══ Texte à lire ══

Pour réduire de moitié les émissions de CO2 mondiales d'ici 2050, l'AIE (Agence internationale de l'énergie) a dressé vendredi un ambitieux plan d'attaque: elle préconise que de 2010 à 2050 le monde installe chaque année en moyenne:
- 32 centrales nucléaires
- 215 millions de m2 de panneaux solaires
- 17.500 éoliennes (dont un quart en mer)
- 55 centrales thermiques équipées de système de capture du CO2 (CCS).
En tout, 1.400 centrales nucléaires et 700.000 éoliennes à construire d'ici 2050.
Un choix pro-nucléaire aussitôt rejeté par le ministre allemand de l'Energie Sigmar Gabriel et de Greenpeace, qui condamne aussi le choix de la technologie de capture du carbone, une technologie controversée.
Autre recommandation de l'AIE: les biocarburants tirés de la biomasse (notamment les résidus de bois) devront représenter un quart des carburants utilisés, et devront circuler un milliard de voitures avec des batteries électriques ou des piles à combustibles.
Il faudra aussi doubler l'efficacité énergétique de nos appareils et qu'une bonne partie des bâtiments construits soient à émissions zéro.
Donc, sur de nombreux points, aller beaucoup plus loin que les projets actuellement sur les rails.
Coût de ce scénario "bleu": 45.000 milliards de dollars sur 40 ans, soit 1,1% di PIB mondial/an. Mais cela économisera l'équivalent de 51 milliards de dollars de carburant.
Si ce scénario est suivi, la biomasse deviendra la principale source d'énergie renouvelable, apportant 23% de l'énergie primaire. Il faudrait pour cela que 15.000 millions de tonnes de biomasse soient apportées chaque année des usines, moitié venant des résidus de bois et forêts, moitié de cultures spécifiquement produites, qui nécessiteront une surface cultivée équivalente au quart de la surface agricole américaine.

═══

→ Tâche A:
D'après le texte sur le plan de l'AIE, combien de centrales nucléaires le monde devrait-il installer en moyenne chaque année ?
→ Tâche B:
Reprenez le texte sur le plan de l'AIE à la suite de sa dernière phrase.
Les enregistrements n'ont aucun lien avec le texte.

══ Extrait de données ══

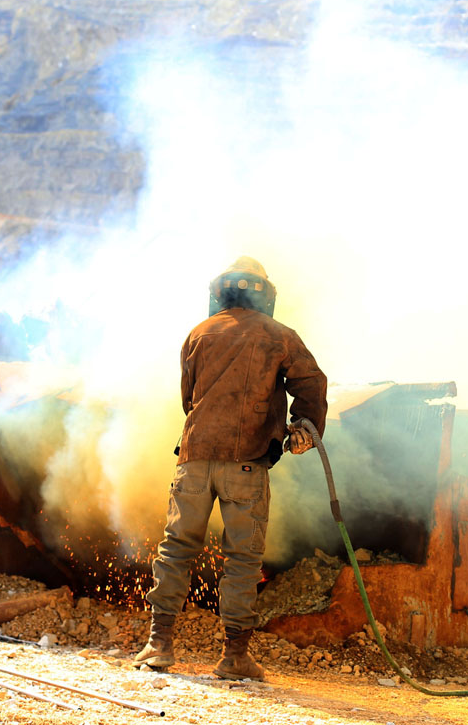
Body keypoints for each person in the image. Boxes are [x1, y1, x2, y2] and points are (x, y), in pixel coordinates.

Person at [134, 257, 328, 680]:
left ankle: (159, 644)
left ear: (220, 292)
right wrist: (304, 427)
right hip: (246, 465)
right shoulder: (280, 336)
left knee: (176, 549)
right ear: (265, 294)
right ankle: (234, 657)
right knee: (242, 559)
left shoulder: (198, 334)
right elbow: (311, 384)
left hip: (194, 460)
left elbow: (188, 399)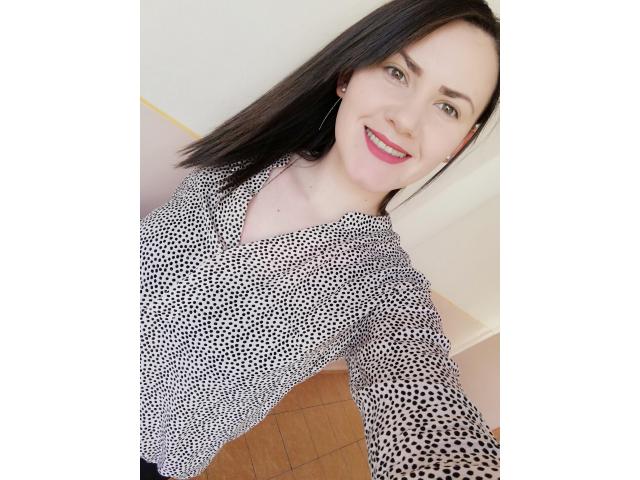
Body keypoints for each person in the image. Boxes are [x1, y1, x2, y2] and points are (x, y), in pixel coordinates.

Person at [140, 0, 500, 478]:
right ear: (349, 73)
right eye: (397, 73)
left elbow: (420, 399)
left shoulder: (383, 288)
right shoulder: (246, 154)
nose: (406, 120)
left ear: (459, 142)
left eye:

═══

→ Réponse rédigée A:
32 centrales nucléaires par an.

→ Réponse rédigée B:
Un bon signe, 2007 a vu s'accélérer le déploiement d'énergies renouvelables, souligne l'AIE, avec 20 GW supplémentaires d'éoliennes et 2 GW de solaire. Environ 30% des capacités énergétiques supplémentaires étaient des énergies renouvelables en 2007.
Les biocarburants tirés du maïs et autres productions vivrières ont été critiqués, comme peu bénéfiques pour l'environnement et réduisant les productions alimentaires. Mais vont apparaître dans les 5-10 prochaines années des biocarburants de seconde génération, tirés de l'herbe, des arbres et des déchets de biomasse, qui pourront surmonter ces critiques, selon l'AIE.
Dans le scénario le plus optimiste, ces biocarburants représenteront 700 millions de tonnes d'équivalent pétrole, soit 26% du carburant consommé en 2050.
La part des énergies renouvelables passera dans ce scénario de 18% actuellement (en incluant l'hydro-électricité) à 46% en 2050, avec 19.000 TWh (térawatt-heure): 5. 000 TWh chacun pour l'hydro-électricité, le solaire et l'éolien, et 4.000 d'autres sources.
En résumé "une révolution énergétique". Et si rien n'est fait que les politiques actuelles, les émissions augmenteront de 130% d'ici 2050 et la demande en pétrole de 70%. "Il faut un virage majeur des politiques gouvernementales et une coopération sans précédents entre les plus grandes économies mondiales", résume l'AIE.
Ceci pour atteindre l'objectif le plus ambitieux de l'IPCC: réduire de moitié les émissions, c'est-à-dire contenir à moins de 2,4 degrés le réchauffement de la planète, et évites que d'immenses régions de la terres ne se retrouvent immergées.
Les dirigeants du G8 ont accepté d'envisager ce scénario "Bleu", par rapport au scénario "Act", plus modeste, consistant seulement à stabiliser les émissions au niveau actuel. "Bleu ne pourra être réalisé que si le monde entier participe pleinement", selon l'AIE
Stabiliser les émissions pourra être réalisé par des économies d'énergie et une production énergétique sans émissions, ceci pour un coût de 50 dollars par tonnes de CO2 émis -- soit l'équivalent 20 dollars supplémentaires par baril de pétrole.
Pour réduire les émissions des moitié il faudra en outre accroître les énergies renouvelables (21% de réduction), capter et stocker le CO2 (19%) et développer le nucléaire et l'efficacité énergétique 24%, ce qui coûtera nettement plus cher -- jusqu'à 200 dollars par tonnes de CO2 (+80 dollars par baril de pétrole) voire au pire , sans progrès technologiques -- 500 dollars/tonne de CO2 soit +200 dollars par baril de pétrole.
Notamment, l'AIE réclame 7.000 milliards pour l'innovation, soit plus de 100 milliards par an de recherche et développement.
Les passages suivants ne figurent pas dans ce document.